Şehir, ulaşım başta olmak üzere adeta sorunlar yumağı haline dönüşürken bu heykel sevdası da nedir?

Birkaç gün önce CHP'li İBB Başkanı'nın başka sevdalar peşinde şehir emanetini ihmal etmesine karşın affedilmediğini gördük. CHP İl Başkanının zamanında yediği hurmaların cezası gündem edilerek İBB Başkanı'nın ihmalinin unutturulmaya çalışılması azıcık da olsa karşılık (!) bulmuşken inatla bu ihmal sevdası neden?

İBB'nin büyük harcamalarla yaptırdığı ve kültür eseri diye sunduğu heykeller bari bir nebze estetik özellik taşısa! Verilen paraya göre ortaya konan sözde sanat (!) eseri heykeller, başta çocukları ve dahi görenleri korkutacak derecede hilkat garibesi.

Ayrıca Şahmeran ile İstanbul'un nasıl bir kültürel bağı var anlayan beri gelsin! Yılan ve kadın üzerinden kurgulanmaya çalışılan hayal ne?

Ülkemizin maruz kaldığı kültürsüzlük istilası bu iki örnekle sınırlı değil elbette.

Ankara Üniversitesi'nde Mülkiyeliler tarafından gerçekleştirilen ve adına "İnek Bayramı" denilen etkinlikte bu milletin en çok ehemmiyet verdiği değerlerle alay edilmesi bir başka kültürsüzlük istilası örneği.

Bir hadiste, 'cahiller arasında kalmış alime' acımamız öğütleniyor. Bu bakışla, bu toplumun içerisinde 'naçar' kalmış, 'aklıselim, kalbi selim, zevkiselim' insanlara acımamız gerekiyor. 'Ne günlere kaldık ey gazi hünkâr!...'

Toplumun çoğunluğu tarafından gösterileri bir dönem öyle ya da böyle izlenen Cem Yılmaz'ın sanatla asla örtüşmeyecek iğretilikte olan yeni dizisine ne demeli?
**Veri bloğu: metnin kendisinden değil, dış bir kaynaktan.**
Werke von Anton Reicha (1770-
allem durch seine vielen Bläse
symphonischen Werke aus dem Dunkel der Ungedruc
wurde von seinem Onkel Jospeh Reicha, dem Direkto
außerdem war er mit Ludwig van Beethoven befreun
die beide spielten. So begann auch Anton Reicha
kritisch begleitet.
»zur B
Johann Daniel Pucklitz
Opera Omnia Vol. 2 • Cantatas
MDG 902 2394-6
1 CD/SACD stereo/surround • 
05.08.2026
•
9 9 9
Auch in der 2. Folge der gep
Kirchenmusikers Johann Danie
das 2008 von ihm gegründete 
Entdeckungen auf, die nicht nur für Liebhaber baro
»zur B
Dijital platform marifetiyle bu ülke toplumunun bütün değerlerine ters düşecek şekilde bel altı söylem ve küfürlerle mizah sanatı yaptığını zanneden Hasan Can Kaya'yı dile getirmiştik. Müze Gazhane'de sergilenen duvar resminin film versiyonunu çeken Cem Yılmaz taht korkusuyla, Hasan Can'ı mumla aratacak derecede seviyeyi düşürüp sözde sanat icra etmek adına; küfürde sınır tanımayarak, bayağı espriler yaparak, kadını bir obje gibi gösterip güldürmeyi sadece porno üzerinden kurgulayarak kültürsüzlük istilasına katkı sunmuş olmadı mı?

Sanat aynadır, denir. O halde, bize yansıtılan, gösterilen, daha doğrusu maruz kaldığımız 'pis işler'e ne demeliyiz?

'Şehre resim, ekrana seyirlik, sahneye sanat' mevkiinde 'bu' bulaşıklara tahammül etmemizi gerektiren, ne büyük günahımız varmış! 'Kötü iyiyi her yerde' kovuyormuş. Başımızı, hangi taşlara vursak, bilmiyorum!

"İnsanlar kıyıcıydı, kitaplara kaçtım" diyen aklın, bugünleri görmediğine, sevinmemiz gerekir. Böyle bir 'yaşamak'la, muazzep başka ruhların olabileceği umudu ise, çağlayıp akan çamur deryasındaki bizler için, bir dava arkadaşlığı, duygudaşlık umudu da oluşturuyor diğer yandan.